Key Metrics for DevOps Teams: DORA and MTTx
In a complicated, modern environment, how do you make sure that your application and business is performing the way that it should? How do you know your customers are having a positive experience? How do you know when it’s time to acquire more infrastructure or maybe even refactor your app? One of the easiest to understand and implement ways is to use metrics.
Metrics provide a way to track the health of your application and infrastructure over time. They let you determine if your software development practice is healthy and provide suggestions for improvement. Using metrics also lets you quantify the cost of outages, including the stress to the team members responsible for troubleshooting and fixing errors, and the damage to your customers when issues do happen.
In this article, I’ll discuss two of the most common sets of metrics in DevOps, DORA and MTTx.

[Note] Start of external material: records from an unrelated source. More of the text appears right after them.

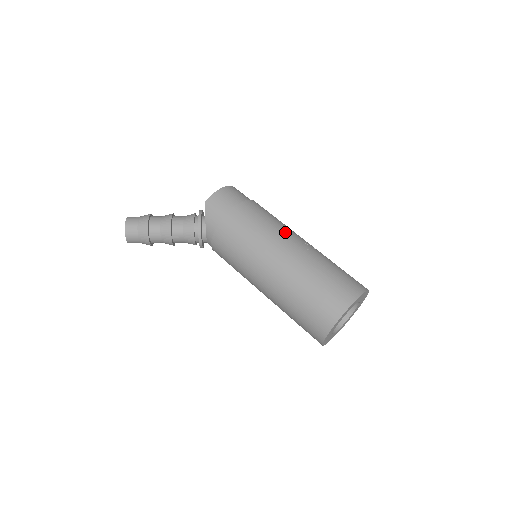
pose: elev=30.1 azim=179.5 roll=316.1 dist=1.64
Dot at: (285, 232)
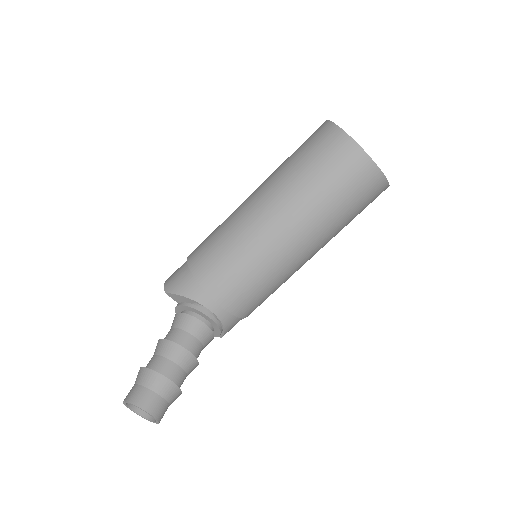
Dot at: occluded
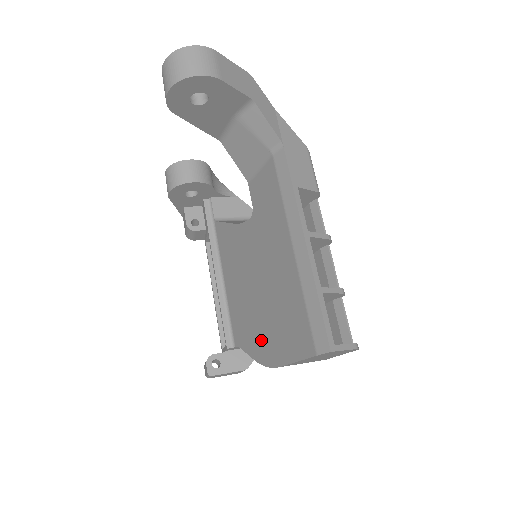
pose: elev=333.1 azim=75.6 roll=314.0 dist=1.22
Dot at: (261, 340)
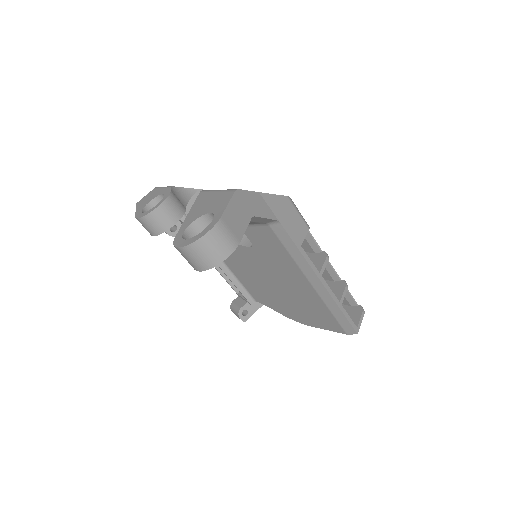
Dot at: (287, 310)
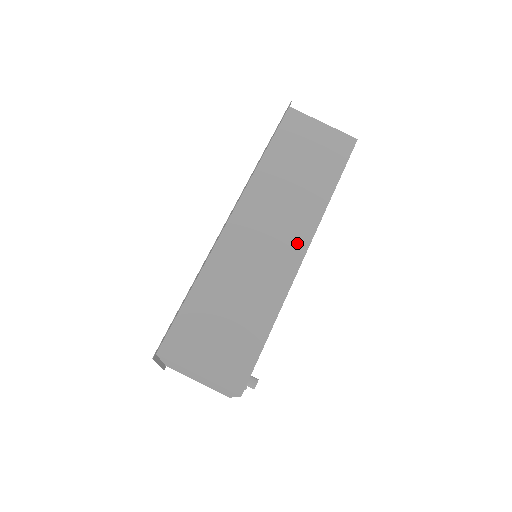
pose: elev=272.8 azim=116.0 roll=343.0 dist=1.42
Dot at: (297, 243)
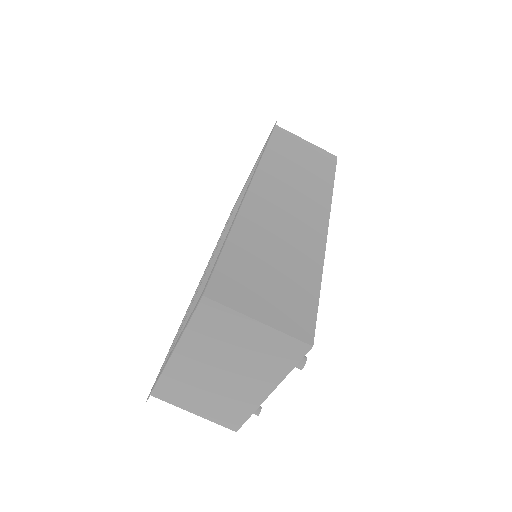
Dot at: (318, 217)
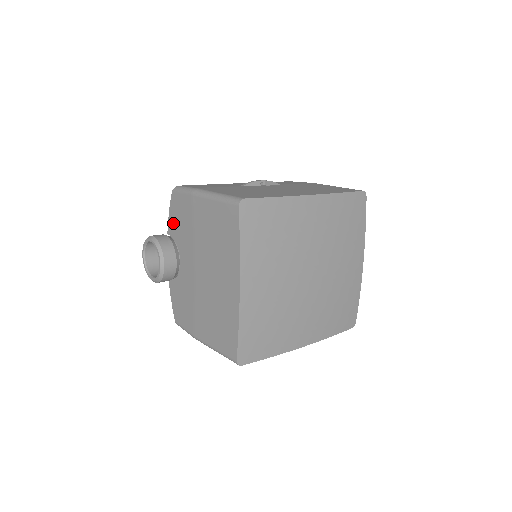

DORA stands for DevOps Research and Assessment, a team that conducted research over several years and then created four key metrics that indicate the performance of a software development team. These metrics and their meanings are as follows:
How often do you release to production? This one is pretty simple, you just count how many production releases you have in a given time period and track that number over time. Successful DevOps teams practice “continuous deployment,” where there are many deployments a day, sometimes even many an hour. This is the “gold standard” for DevOps teams, but even if you aren’t there now, tracking deployment frequency is your first step.
Lead Time (for Changes)
What’s the time lag between a commit to your codebase and that commit going live in production? This is related to deployment frequency, but is not quite the same metric. Many organizations deploy code into feature branches, and so even if you are deploying quite frequently, new features can linger in branches while other changes (bug fixes, perhaps?) are being done in the main branch. Determining how long the average commit spends in limbo before it’s live and in the hands of users can help you determine the overall velocity of your software development practice. How quickly can you get new features in front of your users?
Change Failure Rate
What percentage of deployments caused a failure in production? Another easy one. How many of your deployments did you eventually have to roll back, patch or otherwise manipulate as a result of that deployment causing a production issue? Obviously, the goal for this is zero, but strangely enough, a zero percent failure rate may mean you’re being a little too conservative in your development practice. There is always a delicate dance among DevOps teams to balance stability with innovation.
Time to Restore Service
How long, on average, does it take to recover from a failure in production? From a release going awry, a backhoe cutting the fiber to even your data center or us-east-1 having a bad day, how long until your users are no longer affected? It’s critically important to minimize this number. Problems are inevitable in any architecture, but the robustness of your infrastructure can reduce their impact and ensure that your application continues to deliver business value.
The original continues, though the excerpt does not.